If you've been unemployed, say it. If you're making a career transition, own it. If you're nervous about moving into a new industry, that's okay—a lot of really capable people are. The candidates who get my attention are the ones who acknowledge the reality of their situation and show they're actively working through it.

Your worth doesn't disappear because your role did. Your value isn't locked into your last job title. And here's the thing: most companies know this. The good ones, anyway. We know that people are more than a LinkedIn profile. We know that real leadership doesn't come from a certification. We know that someone who can admit they don't know something might be exactly the person we need.

Polish Your Profile, But Keep the Person Visible

I'm not saying don't put effort into your LinkedIn. Use it. Tell your professional story. Highlight the work you're proud of. Show what you can do. But do it in a way that actually sounds like you.

Be confident. You've earned it. But confidence doesn't require a thesaurus.

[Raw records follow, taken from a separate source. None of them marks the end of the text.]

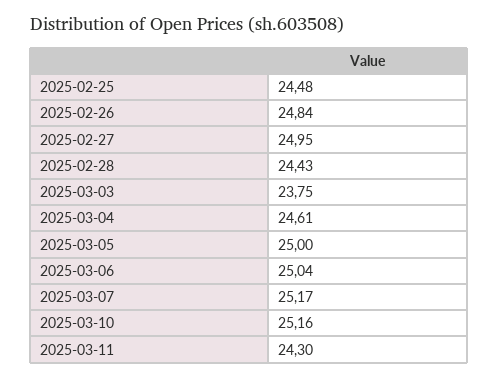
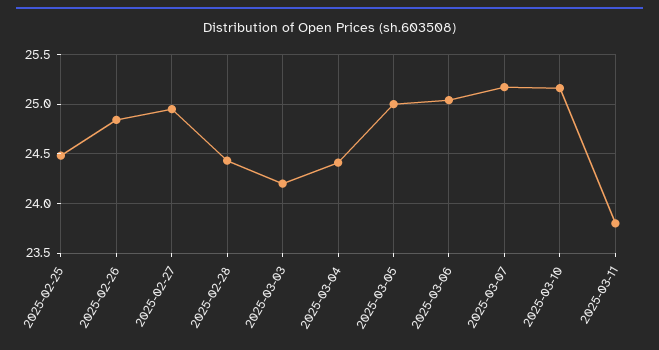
  {
    "2025-02-25": 24.48,
    "2025-02-26": 24.84,
    "2025-02-27": 24.95,
    "2025-02-28": 24.43,
-   "2025-03-03": 23.75,
+   "2025-03-03": 24.2,
-   "2025-03-04": 24.61,
+   "2025-03-04": 24.4,
    "2025-03-05": 25,
    "2025-03-06": 25.04,
    "2025-03-07": 25.17,
    "2025-03-10": 25.16,
-   "2025-03-11": 24.3
+   "2025-03-11": 23.8
  }

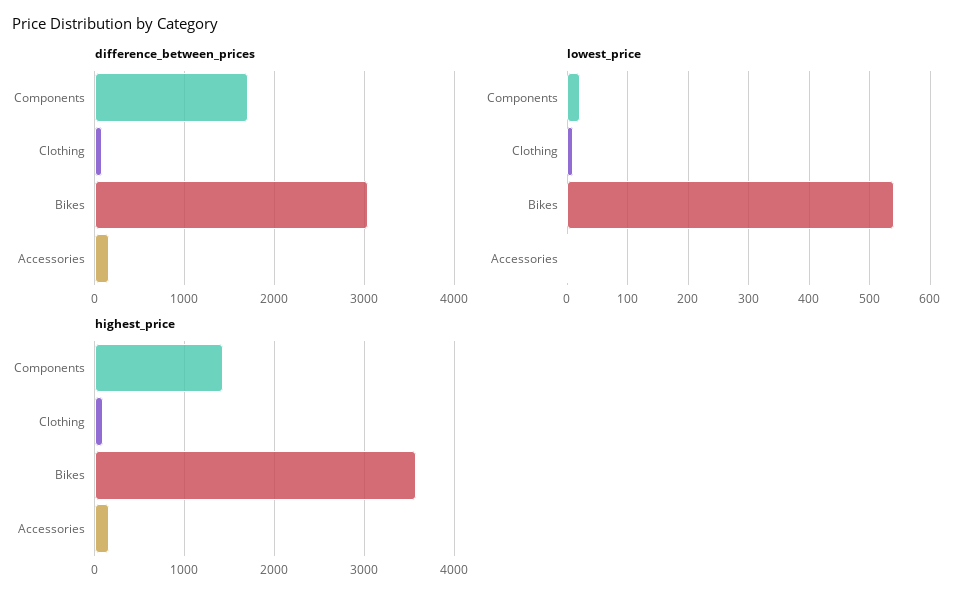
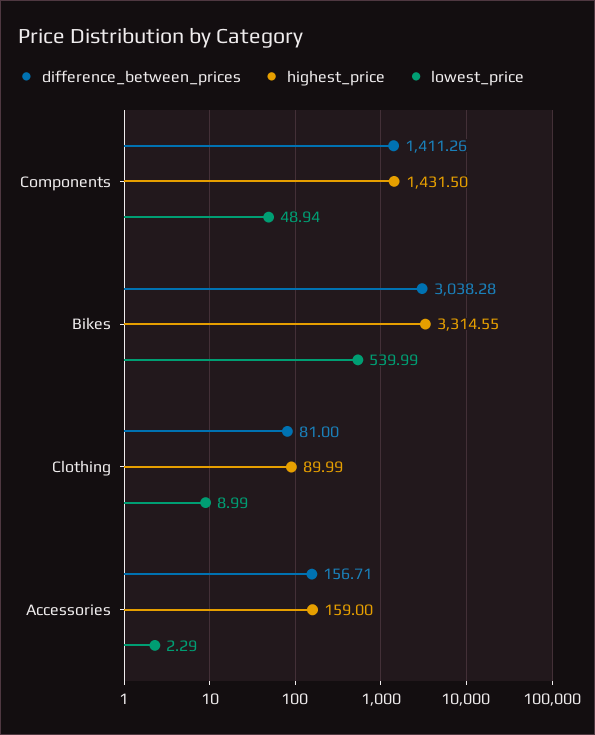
  {
    "difference_between_prices": {
-     "Components": 1700,
+     "Components": 1411.26,
      "Clothing": 81,
      "Bikes": 3038.28,
      "Accessories": 156.71
    },
    "lowest_price": {
-     "Components": 20,
+     "Components": 48.94,
      "Clothing": 8.99,
      "Bikes": 539.99,
      "Accessories": 2.29
    },
    "highest_price": {
      "Components": 1431.5,
      "Clothing": 89.99,
-     "Bikes": 3600,
+     "Bikes": 3314.55,
      "Accessories": 159
    }
  }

Be strategic. Yes, you want to be found by the right opportunities. But being found by someone looking for an "AI Evangelist Chief Visionary" when you're actually a great project manager who understands business problems—that's not winning. That's just creating mismatch.

Be yourself. That's the personal brand that actually works. That's what I'm looking for. That's what most serious employers are looking for.

What This Means for Your Job Search

If you're a veteran moving into civilian work, this is especially important. You don't need to translate your military experience into corporate-speak so thick that nobody recognizes it anymore. You need to bridge the gap in a way that's honest and clear.

Your military leadership? That's real. Your problem-solving under pressure? That transfers. Your commitment to mission? Companies need that. Your ability to work with diverse teams? That's valuable. Don't hide those things under layers of buzzwords. Highlight them because they're actually meaningful.

And if you're currently looking, if you've had a gap in employment, if you're making a transition—you're not alone. A lot of talented people are in that exact position right now. What separates them isn't always who has the fanciest profile. It's who shows up as genuine and ready to do real work.

The Bottom Line

Your job title doesn't define your impact. Your certifications don't replace your judgment. And your worth absolutely does not depend on how many LinkedIn endorsements you've collected.

What matters is that somewhere beneath all that—behind the profile, past the headline, under the keywords—there's an actual person. Someone who can think, who can do, who can grow. Someone who's willing to be real.

That's the person I want to talk to. That's the candidate who gets called back. That's the employee who actually succeeds in a role.

So yes, polish your LinkedIn. Build your professional presence. Tell your story with confidence and strategy. But remember this: the best personal brand is still just being authentic. Being honest. Being real.

Because at the end of the day, we're not hiring profiles. We're hiring people.

And the real you is always the best version of you.